* [Source passage]:
___

New York Times sues OpenAI and Microsoft for copyright infringement

This article was published in The Guardian on 28th December 2023.

The New York Times has sued OpenAI and Microsoft over the use of its content to train generative artificial intelligence and large-language model systems, a move that could see the company receive billions of dollars in damages.

The copyright infringement lawsuit, filed in a Manhattan federal court on Wednesday, claims that while the companies copied information from many sources to build their systems, they give New York Times content “particular emphasis” and “seek to free-ride on the Times’s massive investment in its journalism by using it to build substitutive products without permission or payment”.

The “unlawful use” of the paper’s “copyrighted news articles, in-depth investigations, opinion pieces, reviews, how-to guides, and more” to create artificial intelligence products “threatens The Times’s ability to provide that service”, the lawsuit claims.

___

* [Work order 1]: Rewrite the lawsuit article between "The New York Times has" and "dollars in damages.", inclusive, replacing "damages" with "compensation".
* [Work order 2]: Extend the article about the New York Times copyright lawsuit, picking up after its last sentence.

___

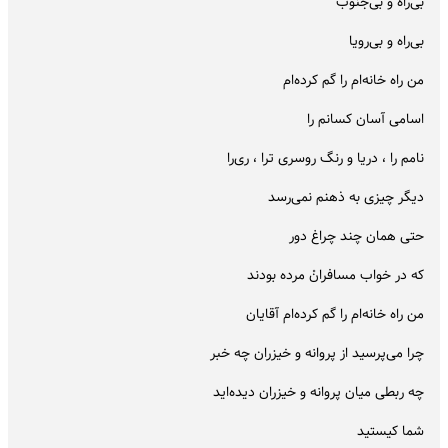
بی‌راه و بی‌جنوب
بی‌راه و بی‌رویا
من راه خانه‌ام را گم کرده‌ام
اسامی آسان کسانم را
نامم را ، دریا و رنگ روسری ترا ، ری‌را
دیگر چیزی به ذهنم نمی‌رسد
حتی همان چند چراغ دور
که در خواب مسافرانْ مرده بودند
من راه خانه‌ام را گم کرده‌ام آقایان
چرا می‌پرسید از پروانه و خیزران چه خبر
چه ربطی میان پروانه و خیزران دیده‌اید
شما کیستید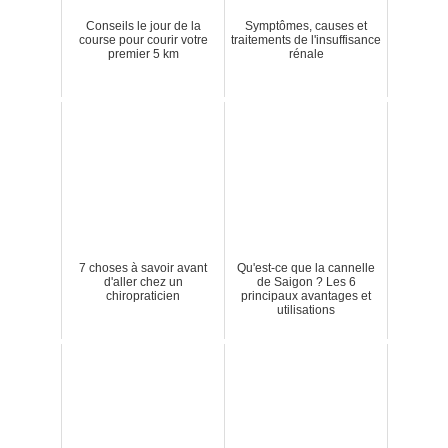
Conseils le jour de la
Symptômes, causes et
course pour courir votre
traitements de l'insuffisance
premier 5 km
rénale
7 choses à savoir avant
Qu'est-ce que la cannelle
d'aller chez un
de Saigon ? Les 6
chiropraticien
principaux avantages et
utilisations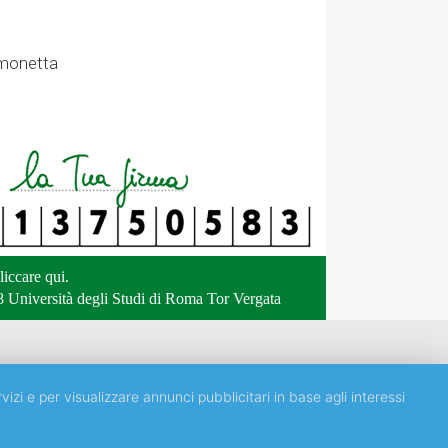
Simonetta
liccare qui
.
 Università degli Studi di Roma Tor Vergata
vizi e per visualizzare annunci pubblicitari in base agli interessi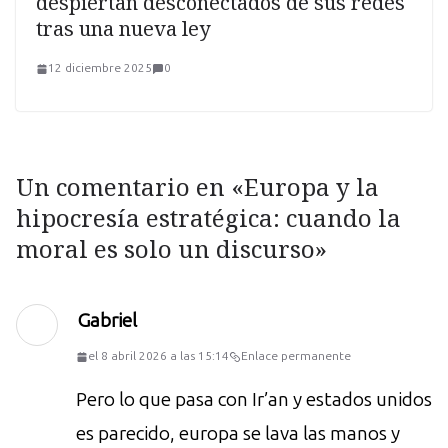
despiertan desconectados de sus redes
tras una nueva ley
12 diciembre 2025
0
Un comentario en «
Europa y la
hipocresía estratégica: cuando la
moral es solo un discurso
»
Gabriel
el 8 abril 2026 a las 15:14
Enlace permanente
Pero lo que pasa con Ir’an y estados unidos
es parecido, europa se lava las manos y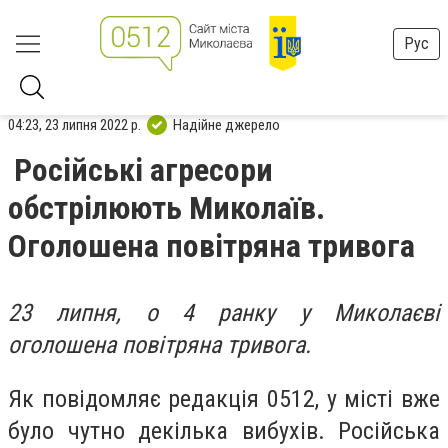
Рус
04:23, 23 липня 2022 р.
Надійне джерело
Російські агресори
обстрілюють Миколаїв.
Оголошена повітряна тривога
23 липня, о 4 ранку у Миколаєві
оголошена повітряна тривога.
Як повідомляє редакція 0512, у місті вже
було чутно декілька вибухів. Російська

___

* [Output 1]:
The New York Times has sued OpenAI and Microsoft over the use of its content to train generative artificial intelligence and large-language model systems, a move that could see the company receive billions of dollars in compensation.

* [Output 2]:
The lawsuit contains an appeal to the “vital” importance of the Times’s independent journalism to democracy, arguing that it is “increasingly rare and valuable”.

The publisher’s lawsuit is the latest in a string of similar cases, including one brought by more than a dozen authors in September targeting the company for its use of their writing.

Language learning models have faced increasing scrutiny since they exploded in popularity in the past year, with news outlets in particular concerned that the tools will spread misinformation attributed to them and utilize their content with no incentive to click through to the original source. ChatGPT launched in November 2022 and amassed 100 million users in just two months. A year later, it had more than 100 million users per week.